Note di regia di "Mia"
Le storie si dice si incontrino dal tabacchino o dal giornalaio, è così che ho trovato MIA. Un ex pugile, un uomo solo e disperato a cui è stata sottratta la figlia, che non ha mai conosciuto per motivi legali e che, a un certo punto, decide di riprendersela. Lo spunto per questa storia è quindi reale, poi c'è il romanzo.
Il romanzo non può prescindere dalla mia biografia, sono nato e cresciuto a Dego, in Val Bormida fino all'età di 18 anni, per poi arrivare a Roma per il cinema.
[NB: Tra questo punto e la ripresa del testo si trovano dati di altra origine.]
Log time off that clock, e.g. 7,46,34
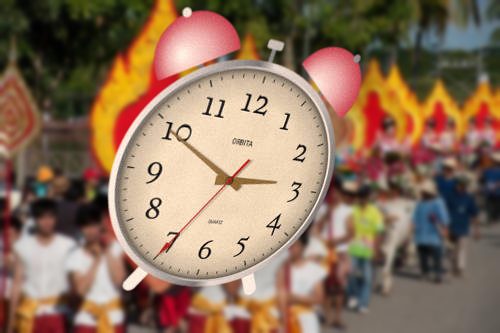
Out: 2,49,35
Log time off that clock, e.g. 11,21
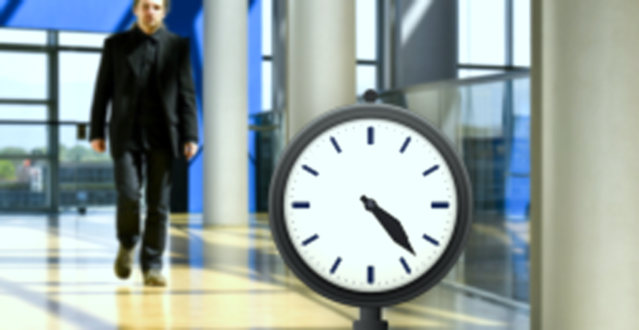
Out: 4,23
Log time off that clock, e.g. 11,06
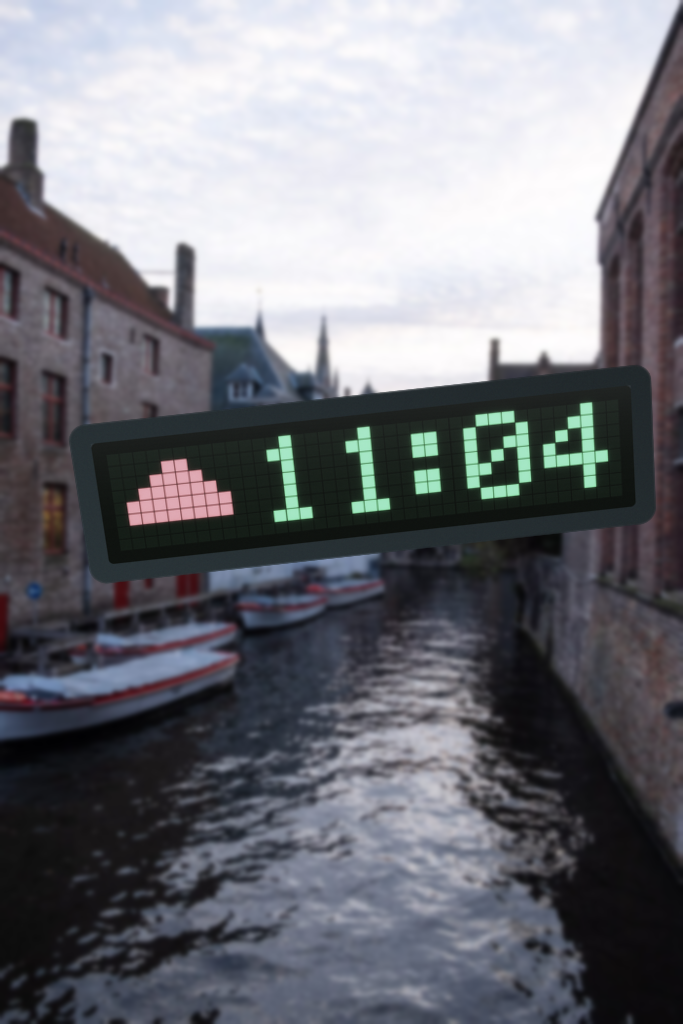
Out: 11,04
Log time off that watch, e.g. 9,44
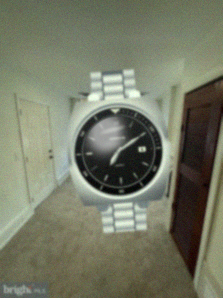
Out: 7,10
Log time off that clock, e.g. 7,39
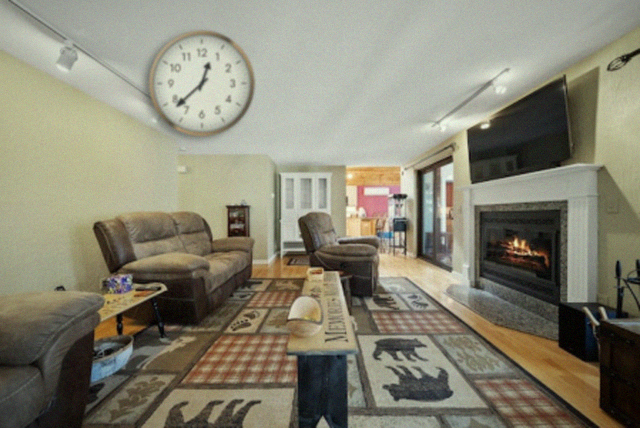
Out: 12,38
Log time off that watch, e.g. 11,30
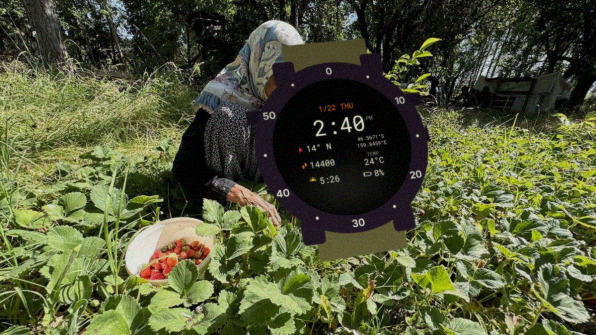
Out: 2,40
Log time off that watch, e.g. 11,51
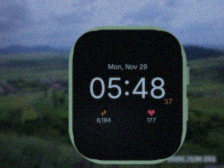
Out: 5,48
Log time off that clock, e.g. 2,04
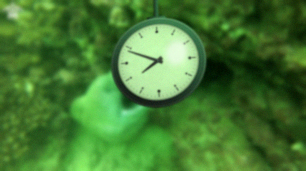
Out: 7,49
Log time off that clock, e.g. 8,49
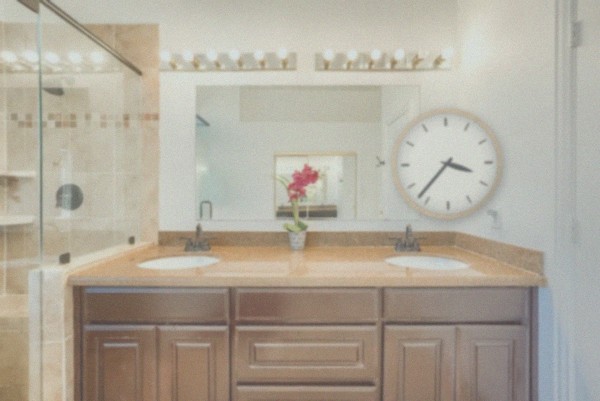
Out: 3,37
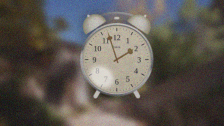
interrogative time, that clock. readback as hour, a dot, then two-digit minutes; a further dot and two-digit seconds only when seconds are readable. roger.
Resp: 1.57
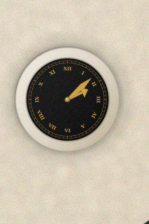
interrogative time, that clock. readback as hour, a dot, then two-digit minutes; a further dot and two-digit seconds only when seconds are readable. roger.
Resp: 2.08
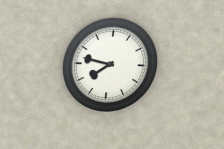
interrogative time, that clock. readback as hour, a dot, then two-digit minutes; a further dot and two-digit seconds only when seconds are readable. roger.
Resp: 7.47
Ho trovato un'assonanza tra la storia del padre, certo un po' disgraziato, e il recente passato della Val Bormida dove sono cresciuto e dove abbiamo girato il film. Un’assonanza tra quello che è successo dopo il periodo di costruzione delle fabbriche degli anni sessanta, e l’idillio della cultura industriale che ha trasformato e straziato quella contadina e l’oggi, con la chiusura delle fabbriche e i valbormidesi che spaesati reagiscono emigrando o rifugiandosi nei loro fitti boschi.
Antonio, il protagonista, un ex pugile, agisce impulsivamente, rapisce sua figlia che mai ha conosciuto. Forse il suo è un gesto che nasce nel legame di sangue, qualcosa che lega un padre ad una figlia in modo indissolubile o forse è semplicemente un atto dimostrativo, verso la madre che li ha allontanati. Nella vita non tutto è lineare, succedono fatti che spingono le persone ad agire contro le regole, come per Antonio. Quello che a che sembra un gesto di violenza, allora può diventare un atto d'amore, disperato. Questo fa Antonio, rapisce sua figlia per poi essere costretto a riconsegnarla alla madre avendo realizzato di essere incapace di prendersene cura. Amore e violenza si sovrappongono e confondono. Il sangue e la terra si mischiano nello stesso modo. Mia è una metafora della trasformazione del nostro momento storico, tra recente passato di fasti e il presente di incertezza e rifugio di in cui Antonio Alice e la Madre sono drammaticamente i simboli e protagonisti.